Шикима несколько минут просто смотрел на него. Не сострадая, не осуждая. Он видел — дыхание, прерывистое и неглубокое; пальцы, впивающиеся в собственные ладони; напряжение в плечах, как у зверя в клетке, который забыл, как рычать, но помнит, как болеть.

«Он не злой, — пришёл к выводу Шикима. — И не безумный. Он — выброшенный. Расколотый ударом судьбы и чуждой силы пополам. И самое удивительное — он всё ещё держится. Не за жизнь — за остатки того человека, которым был, пытаясь удержать обломки своей души от окончательного распада».

— «Я пришёл не для того, чтобы предлагать искупление», — наконец заговорил Шикима, его голос приобрёл металлический, неумолимый оттенок. «Искупление — для тех, кто верит в прощение. Я не пришёл просить тебя простить себя. Прощение — роскошь для сильных духом, а мы с тобой роскоши себе позволить не можем. Я пришёл с предложением гораздо более чудовищным и гораздо более честным».

Он сделал шаг ближе, сократив дистанцию до минимума.

— «Ты считаешь себя осколком. Ты прав. Но пойми: иногда именно осколки, а не отполированные мечи, могут прорезать самую густую тьму. Не герои в сияющих доспехах, не короли на тронах. А те, кто знает цену падению. Кто знает вкус собственной крови во рту и тяжесть вины на плечах. Кто научился дышать, даже когда каждое дыхание обжигает лёгкие. Те, кто знает, что такое сдерживать бурю внутри, когда проще было бы дать ей волю и уничтожить всё вокруг».

Шикима смотрел прямо в пепельные глаза Рину, и в его взгляде не было жалости. Была лишь холодная, почти бесчеловечная ясность.

— «Впереди — война. Не за троны, не за земли. За саму душу этого мира. За право тишины быть тишиной, а не вечным криком. За тех, кого уже некому защитить, кроме таких, как мы — испорченных, сломанных, но всё ещё стоящих на ногах. Твоя сила… звезда ли это, проклятие ли — неважно. Она есть. Ты дышишь. Ты здесь. А значит, у тебя, как и у каждого живого существа, ещё остался один, последний выбор».

Он развернулся и положил ладонь на ледяной камень у выхода. Камень под его рукой на миг проступил слабым, призрачным свечением.

— «Я не буду уговаривать. Я не буду приходить снова. Я лишь оставляю дверь приоткрытой. Если наступит день, час, мгновение, когда ты решишь, что хочешь встать — не для того, чтобы замолить грехи, а чтобы стать тем, кто больше не отступает, чтобы твоя боль обрела наконец смысл и направление… произнеси моё имя. Трижды. Шикима. И я приду.
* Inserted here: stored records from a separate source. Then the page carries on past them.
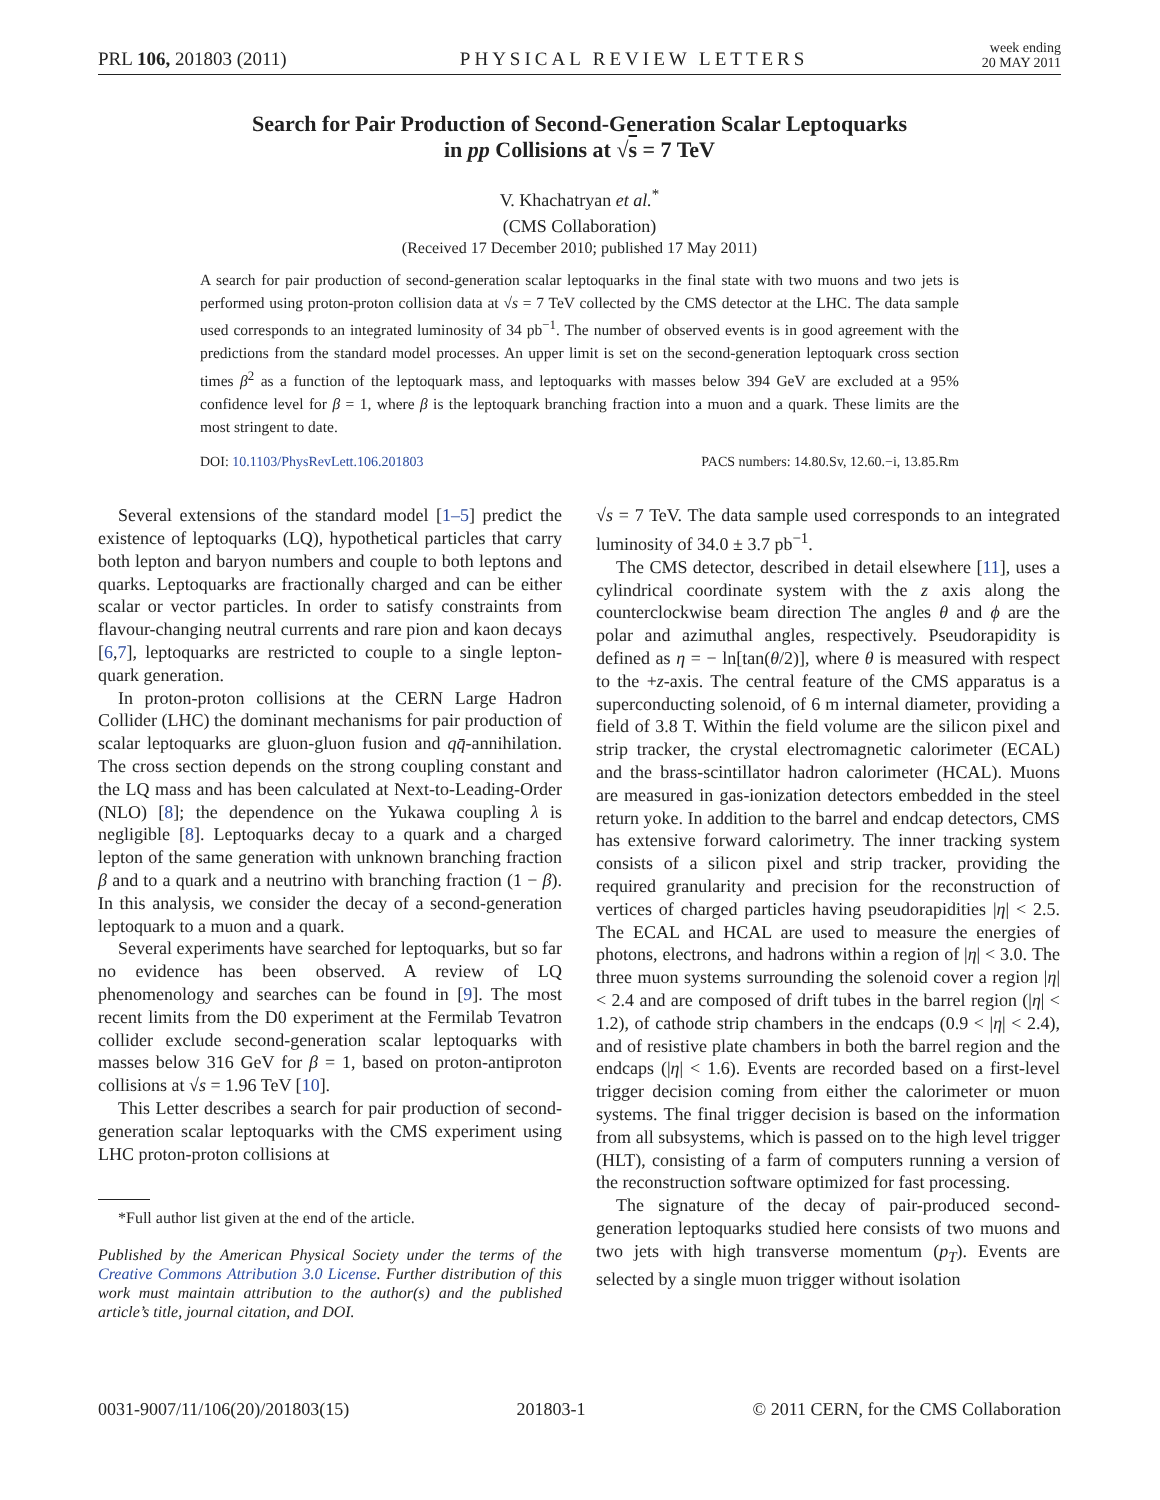PRL 106, 201803 (2011) PHYSICAL REVIEW LETTERS week ending
20 MAY 2011
Search for Pair Production of Second-Generation Scalar Leptoquarks
in pp Collisions at √s = 7 TeV
V. Khachatryan et al.<sup>*</sup>
(CMS Collaboration)
(Received 17 December 2010; published 17 May 2011)
A search for pair production of second-generation scalar leptoquarks in the final state with two muons and two jets is performed using proton-proton collision data at √s = 7 TeV collected by the CMS detector at the LHC. The data sample used corresponds to an integrated luminosity of 34 pb<sup>−1</sup>. The number of observed events is in good agreement with the predictions from the standard model processes. An upper limit is set on the second-generation leptoquark cross section times β<sup>2</sup> as a function of the leptoquark mass, and leptoquarks with masses below 394 GeV are excluded at a 95% confidence level for β = 1, where β is the leptoquark branching fraction into a muon and a quark. These limits are the most stringent to date.
DOI: 10.1103/PhysRevLett.106.201803 PACS numbers: 14.80.Sv, 12.60.−i, 13.85.Rm
Several extensions of the standard model [1–5] predict the existence of leptoquarks (LQ), hypothetical particles that carry both lepton and baryon numbers and couple to both leptons and quarks. Leptoquarks are fractionally charged and can be either scalar or vector particles. In order to satisfy constraints from flavour-changing neutral currents and rare pion and kaon decays [6,7], leptoquarks are restricted to couple to a single lepton-quark generation.
In proton-proton collisions at the CERN Large Hadron Collider (LHC) the dominant mechanisms for pair production of scalar leptoquarks are gluon-gluon fusion and qq̄-annihilation. The cross section depends on the strong coupling constant and the LQ mass and has been calculated at Next-to-Leading-Order (NLO) [8]; the dependence on the Yukawa coupling λ is negligible [8]. Leptoquarks decay to a quark and a charged lepton of the same generation with unknown branching fraction β and to a quark and a neutrino with branching fraction (1 − β). In this analysis, we consider the decay of a second-generation leptoquark to a muon and a quark.
Several experiments have searched for leptoquarks, but so far no evidence has been observed. A review of LQ phenomenology and searches can be found in [9]. The most recent limits from the D0 experiment at the Fermilab Tevatron collider exclude second-generation scalar leptoquarks with masses below 316 GeV for β = 1, based on proton-antiproton collisions at √s = 1.96 TeV [10].
This Letter describes a search for pair production of second-generation scalar leptoquarks with the CMS experiment using LHC proton-proton collisions at
*Full author list given at the end of the article.
Published by the American Physical Society under the terms of the Creative Commons Attribution 3.0 License. Further distribution of this work must maintain attribution to the author(s) and the published article’s title, journal citation, and DOI.
√s = 7 TeV. The data sample used corresponds to an integrated luminosity of 34.0 ± 3.7 pb<sup>−1</sup>.
The CMS detector, described in detail elsewhere [11], uses a cylindrical coordinate system with the z axis along the counterclockwise beam direction The angles θ and ϕ are the polar and azimuthal angles, respectively. Pseudorapidity is defined as η = − ln[tan(θ/2)], where θ is measured with respect to the +z-axis. The central feature of the CMS apparatus is a superconducting solenoid, of 6 m internal diameter, providing a field of 3.8 T. Within the field volume are the silicon pixel and strip tracker, the crystal electromagnetic calorimeter (ECAL) and the brass-scintillator hadron calorimeter (HCAL). Muons are measured in gas-ionization detectors embedded in the steel return yoke. In addition to the barrel and endcap detectors, CMS has extensive forward calorimetry. The inner tracking system consists of a silicon pixel and strip tracker, providing the required granularity and precision for the reconstruction of vertices of charged particles having pseudorapidities |η| < 2.5. The ECAL and HCAL are used to measure the energies of photons, electrons, and hadrons within a region of |η| < 3.0. The three muon systems surrounding the solenoid cover a region |η| < 2.4 and are composed of drift tubes in the barrel region (|η| < 1.2), of cathode strip chambers in the endcaps (0.9 < |η| < 2.4), and of resistive plate chambers in both the barrel region and the endcaps (|η| < 1.6). Events are recorded based on a first-level trigger decision coming from either the calorimeter or muon systems. The final trigger decision is based on the information from all subsystems, which is passed on to the high level trigger (HLT), consisting of a farm of computers running a version of the reconstruction software optimized for fast processing.
The signature of the decay of pair-produced second-generation leptoquarks studied here consists of two muons and two jets with high transverse momentum (p<sub>T</sub>). Events are selected by a single muon trigger without isolation
0031-9007/11/106(20)/201803(15) 201803-1 © 2011 CERN, for the CMS Collaboration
Даже если тебя будут держать цепи из тьмы и каменные глыбы всего мира — они не удержат».

Он сделал шаг за порог, не оглядываясь. Его последние слова повисли в ледяном воздухе камеры, как заклинание:

— «До того дня… живи в своей тишине. Но помни одну вещь, Ринкатакиме. Бездна не просто смотрит в тебя. Иногда… она зовёт по имени. И только от тебя зависит, ответишь ли ты криком — или станешь её голосом».

Дверь захлопнулась с финальным, гулким стуком, оставив Рина наедине не с пустотой, а с новой, живой, звенящей тишиной, в которой эхом отзывались последние слова.

Дорога к Харумияко петляла между холмов, окрашенных заходящим солнцем в цвета раскалённого металла и пролитого вина. Длинные тени от скал ложились на путь, словно тёмные реки. Масахико и Аритака шли молча, каждый погружённый в свои думы, и только ветер, игравший в их волосах, нарушал это сосредоточенное безмолвие.

— «Слушай…» — наконец нарушил тишину Аритака, чеша затылок. — «А если там, на турнире, будут такие же, как ты? Ну, ты понял… не просто с кулаками, а с… этим». Он неопределённо поводил рукой в воздухе, имея в виду силу звёзд.

— «Были, есть и будут», — тихо, почти медитативно ответил Масахико, не отрывая взгляда от пылающего горизонта. — «Мир полон тех, кого коснулось нечто большее, чем они сами. Встреча с ними — не вопрос «если». Это вопрос «когда»».

— «И… что тогда? Будет не весело, да?» — голос Аритаки выдавал не страх, а скорее жгучее, нервное любопытство.

— «Веселье — для пиров и ярмарок, — сказал Масахико. — Мы идём на войну, Аритака. Пусть и облечённую в форму турнира. Веселья там не ищи».

— «А зачем тогда?» — выпалил юноша. — «Я… хочу, чтобы кто-то сказал: «Ты чего-то стоишь». Чтобы знать, что все эти тренировки, падения, пот — не просто так».

Масахико на миг остановился и повернулся к нему. В его глазах, отражавших закат, мелькнуло что-то древнее и печальное.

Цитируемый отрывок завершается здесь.